Analyzing students’ perceptions of racial equity in college using sentiment analysis techniques §
Hannah Sheets, Graduate Student, Rochester Institute of Technology

Sentiment analysis is one of the commonly used methods of analyzing unstructured survey questions’ responses. Our survey focused on racial equity in the mathematical sciences at RIT and contained three open-ended questions for the students to answer. In using sentiment analysis, we’re able to gain a deeper understanding of students’ feelings and emotions towards how they feel they’re being treated throughout their early mathematics classes. We were specifically focused on gaining insight into any noticeable differences between AALANA (African American, Latinx American, and Native American) and non-AALANA students. Our first question was concerned with limitations to access of resources and opportunities within their classes. Many emotions were very similar between the two groups, however, non-AALANA students had higher counts in more positive emotions, such as trust and joy. In the second question, which asked about students’ perceptions on whether their professors believed in them, AALANA students with higher counts in joy and trust but also much higher in anticipation.
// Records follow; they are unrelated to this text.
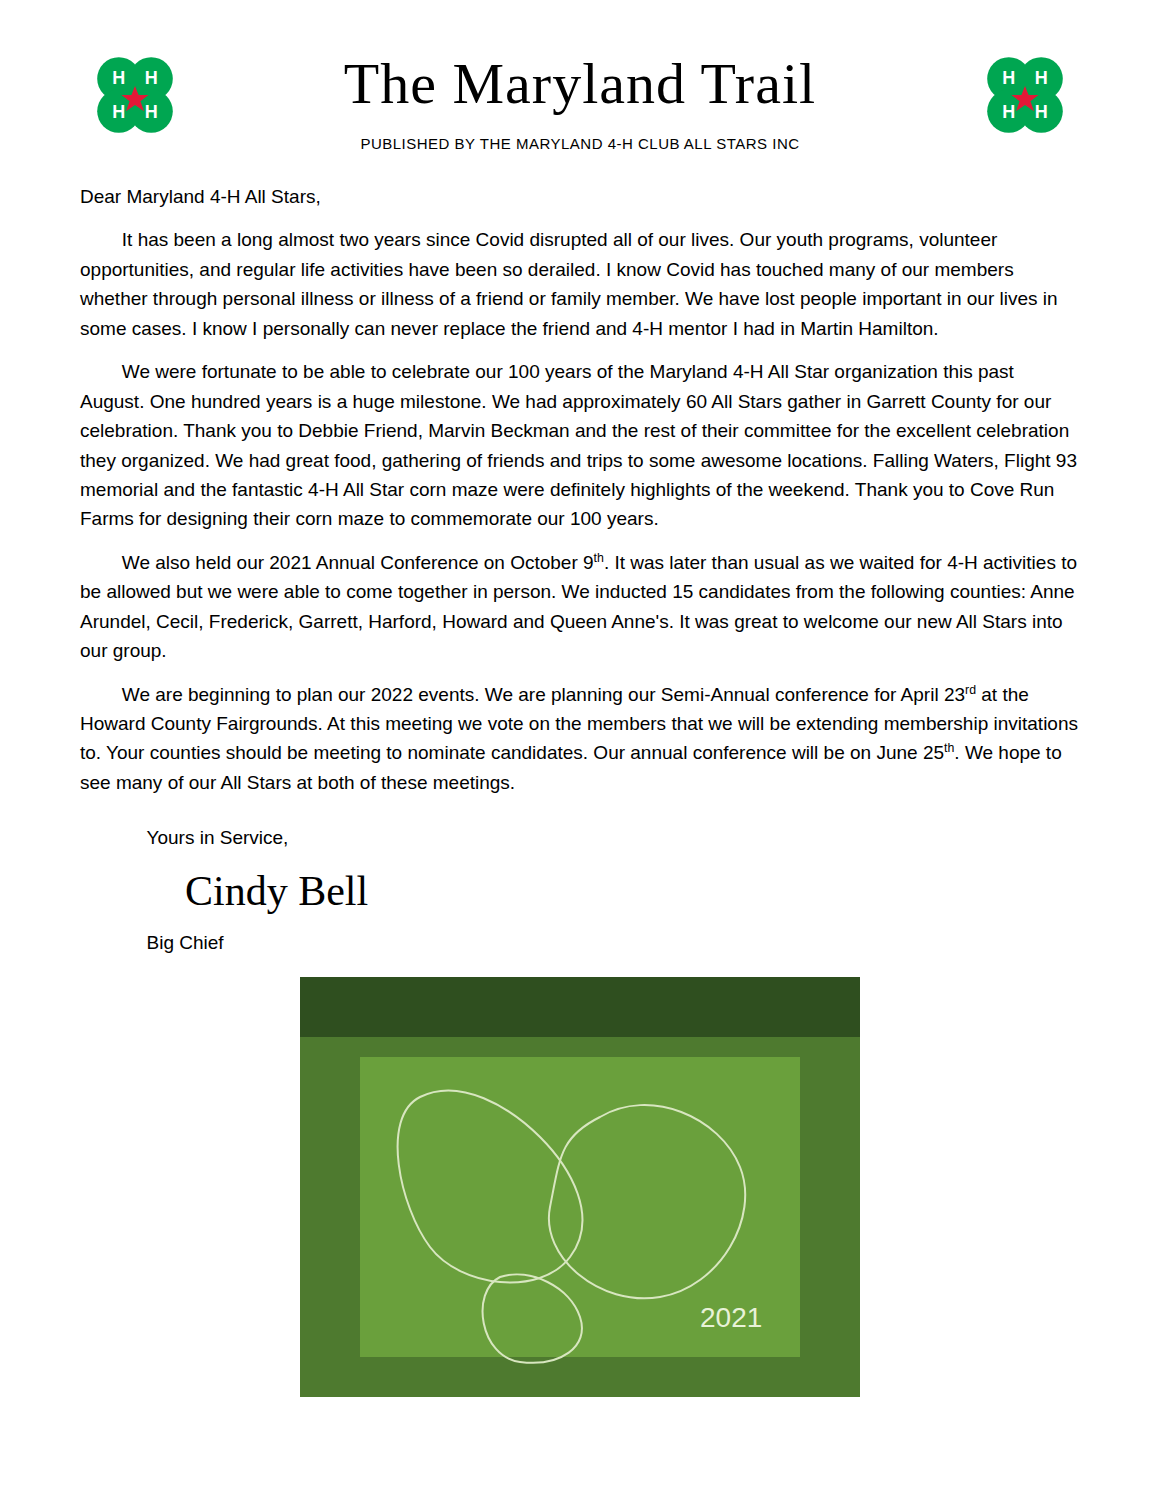H H H H H H H H
The Maryland Trail
PUBLISHED BY THE MARYLAND 4-H CLUB ALL STARS INC
Dear Maryland 4-H All Stars,
It has been a long almost two years since Covid disrupted all of our lives. Our youth programs, volunteer opportunities, and regular life activities have been so derailed. I know Covid has touched many of our members whether through personal illness or illness of a friend or family member. We have lost people important in our lives in some cases. I know I personally can never replace the friend and 4-H mentor I had in Martin Hamilton.
We were fortunate to be able to celebrate our 100 years of the Maryland 4-H All Star organization this past August. One hundred years is a huge milestone. We had approximately 60 All Stars gather in Garrett County for our celebration. Thank you to Debbie Friend, Marvin Beckman and the rest of their committee for the excellent celebration they organized. We had great food, gathering of friends and trips to some awesome locations. Falling Waters, Flight 93 memorial and the fantastic 4-H All Star corn maze were definitely highlights of the weekend. Thank you to Cove Run Farms for designing their corn maze to commemorate our 100 years.
We also held our 2021 Annual Conference on October 9th. It was later than usual as we waited for 4-H activities to be allowed but we were able to come together in person. We inducted 15 candidates from the following counties: Anne Arundel, Cecil, Frederick, Garrett, Harford, Howard and Queen Anne's. It was great to welcome our new All Stars into our group.
We are beginning to plan our 2022 events. We are planning our Semi-Annual conference for April 23rd at the Howard County Fairgrounds. At this meeting we vote on the members that we will be extending membership invitations to. Your counties should be meeting to nominate candidates. Our annual conference will be on June 25th. We hope to see many of our All Stars at both of these meetings.
Yours in Service,
Cindy Bell
Big Chief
Our final unstructured question regarded unique elements of their math classes that helped lead to their success at RIT. These results were very similar to the second question’s results with AALANA students having higher levels of trust and joy emotions. To further this analysis, we’re now adding elements of grounded theory to our work and comparing themes that come up between the two groups. Thus far, the two groups have similar themes within their responses, indicating there may be a lower level of racial inequity happening in RIT math classes.
Additional Authors: Dr. Nonhle Channon and Dr. Teresa Gibson

 

A Review & Simulation Study on Comparison of Modern Bayesian Mixture Model Clustering Methods §
Shuliang Yu, Graduate Student, State University of New York at Buffalo

Model-based clustering is widely used in various domains, including genomic data analysis and topic modelling, for example, in subtyping patients with similar genomic profiles. Traditional finite models necessitate a pre-specified number of clusters, posing challenges when the cluster count is unknown or dynamic with data size. The concepts of sparse finite mixture introduced by Malsiner Walli et al. and Dirichlet process introduced by Thomas S. Ferguson enable infinite mixture models, where the number of clusters are obtained a posteriori from the data. We present an extensive review and comparison of the Bayesian estimation of all three model classes, with the random hyper priors for the weight distribution being estimated using slice sampling. Through simulations on univariate and multivariate Gaussian mixture data, it is shown that the choice of the hyper priors largely determines the effectiveness of clustering for both infinite mixture model classes.